Effective learning and development programs are a great way to empower employees and enhance workplace engagement. The impact of such programs may not be immediate but the returns are higher in the long run. These give employees opportunities to grow while benefiting the organization as a whole.

3) Structure

Corporate employers have pre-defined, clear structures, processes, and roles. They follow a mechanistic structure with a rigid span of control, centralization, and specialization. The responsibilities outlined are very specific to the role, unlike start-ups where everyone may be required to do everything. The chain of command in such environments is clear with stringent departmentalization. Depending on the business needs and preferences, they may have one or more of the following structures:

  • Functional Organizational Structure – This structure is based on job functions, grouping all professionals from one domain into one group. For example, team A includes all marketers headed by a Marketing Manager. Team B comprises sales professionals led by a Sales Manager, and so on. These managers report to top management.
  • Product-Based Divisional Structure – Each division in a product-based divisional structure is responsible for a product. For example, product A has its own marketing, sales, and customer relations teams while product B has different marketing, sales, and customer relations teams. This is followed for each product line.
  • Geographical Divisional Structure- The divisions in this structure are based on geography. If a company is operating in 3 different countries, they will have functional divisions in each country. For example, if a company operates in Canada and the US, they will have separate marketing, sales, HR, and customer relationship teams in each country.

Each structure has its pros and cons. We suggest having a thorough understanding of each of these, identifying what your employers of choice adopt, and applying for the ones that align with your preferences. For example, if you want to work in an environment where different functional teams collaborate and interact with each other, a divisional structure would be more effective for you.

4) Culture

Most corporate employers are characterized by conventional or traditional culture. In the past, this meant 9-5 jobs, strict dress codes, and a hierarchical approach. However, with more millennials holding management positions, the culture in many companies has changed significantly. The dress code is not as strict as it used to be. With new ways of work evolving, many companies have adopted flexible models.

Some other remarkable changes include a focus on mental health, work-life balance, and personal and professional development.

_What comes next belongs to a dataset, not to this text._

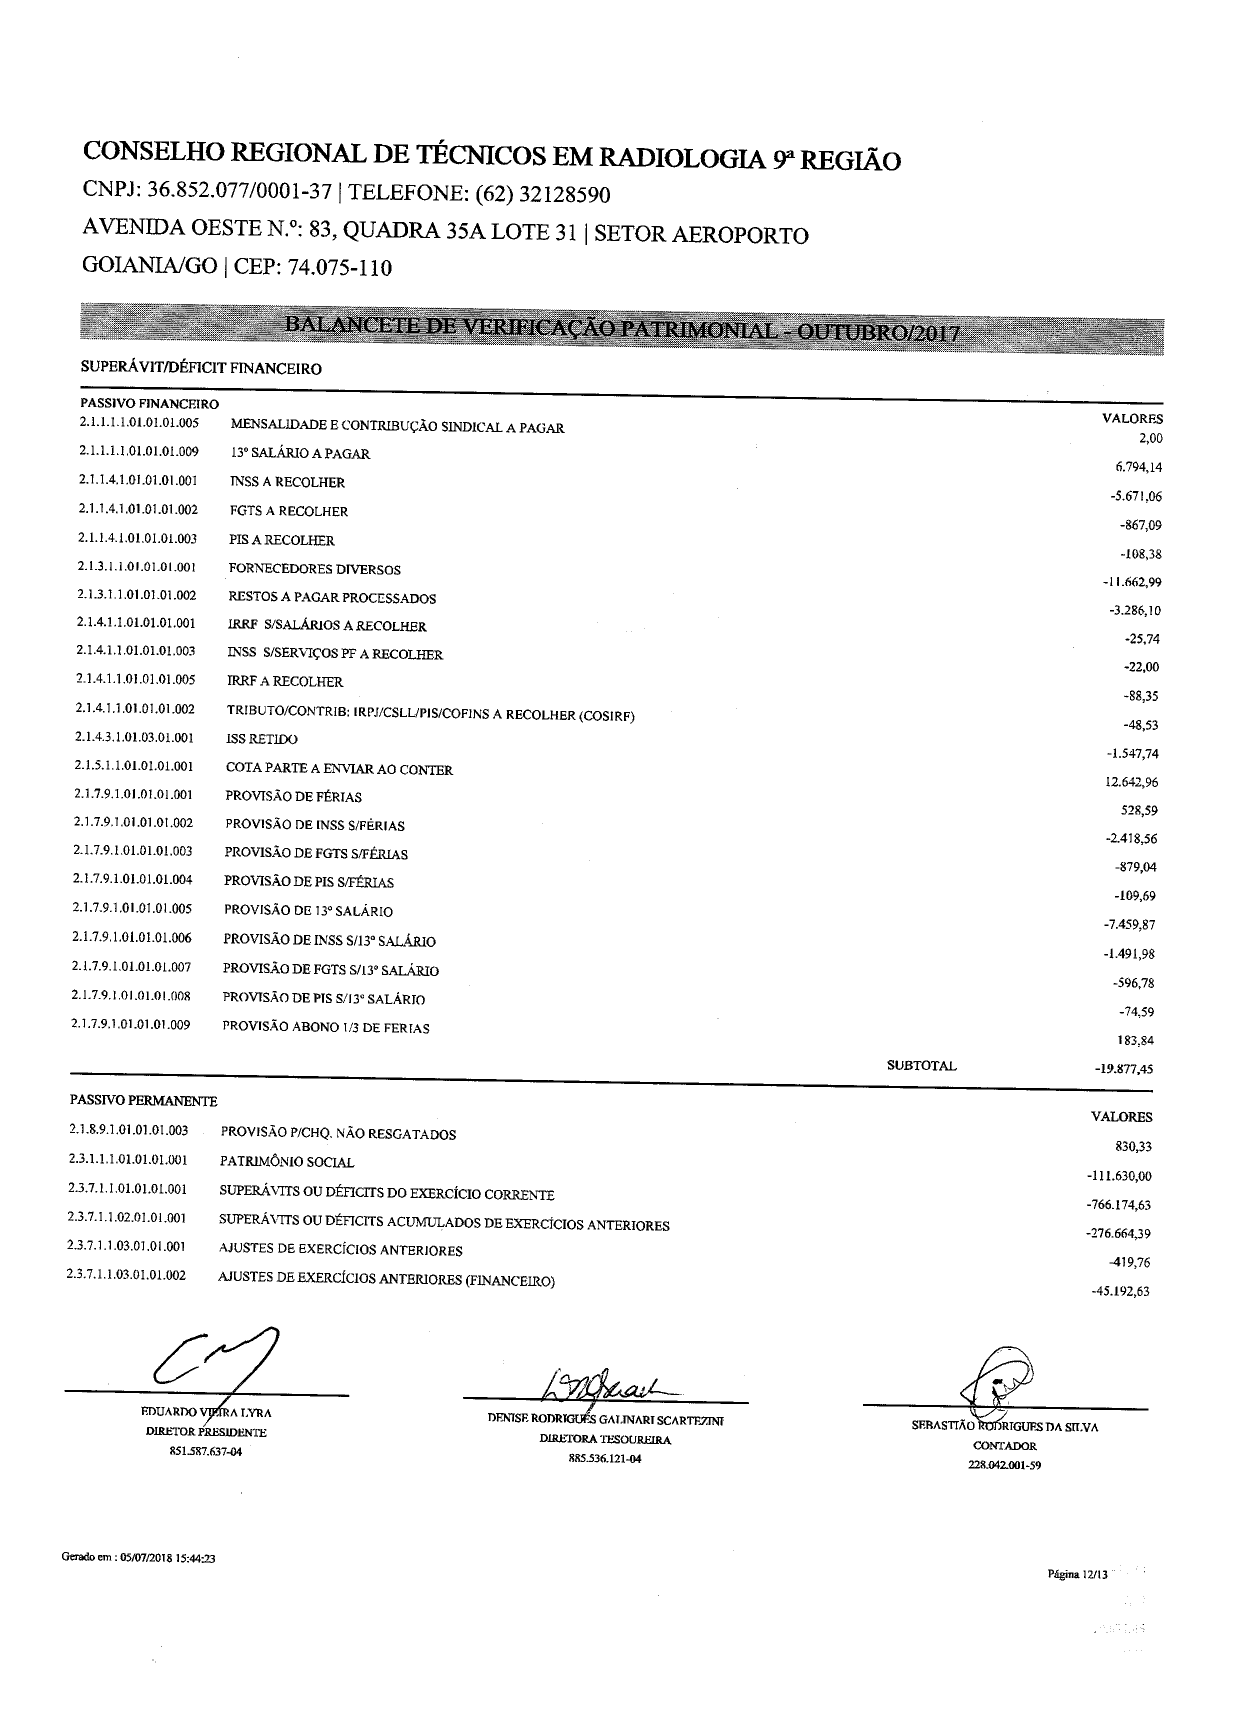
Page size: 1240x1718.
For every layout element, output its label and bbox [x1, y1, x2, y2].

But these may not be a top priority for all corporate employers. So before deciding to work with an employer, go through their website, careers page, and social media accounts to see if the environment is aligned with your needs or not. While the culture in most companies is evolving for good, hierarchy, structure, and bureaucracy have remained the same.

5) Brand Recognition

Most corporate employers, based on their size and operations, have an established brand identity. They have a public presence, acknowledged by media houses globally. Unlike start-ups, corporate players spend billions of dollars on building their brands. They invest in the following areas to create a strong presence for themselves:

  • Employer Branding
  • Corporate Social Responsibility
  • Product Marketing
  • Digital Presence

 

Working for a big corporate player is a dream for many. While such companies are considered to be traditional in many ways, they have evolved with time and will continue to do so. If you want to work for a corporate player, we recommend conducting thorough research and ensuring their characteristics match your interests.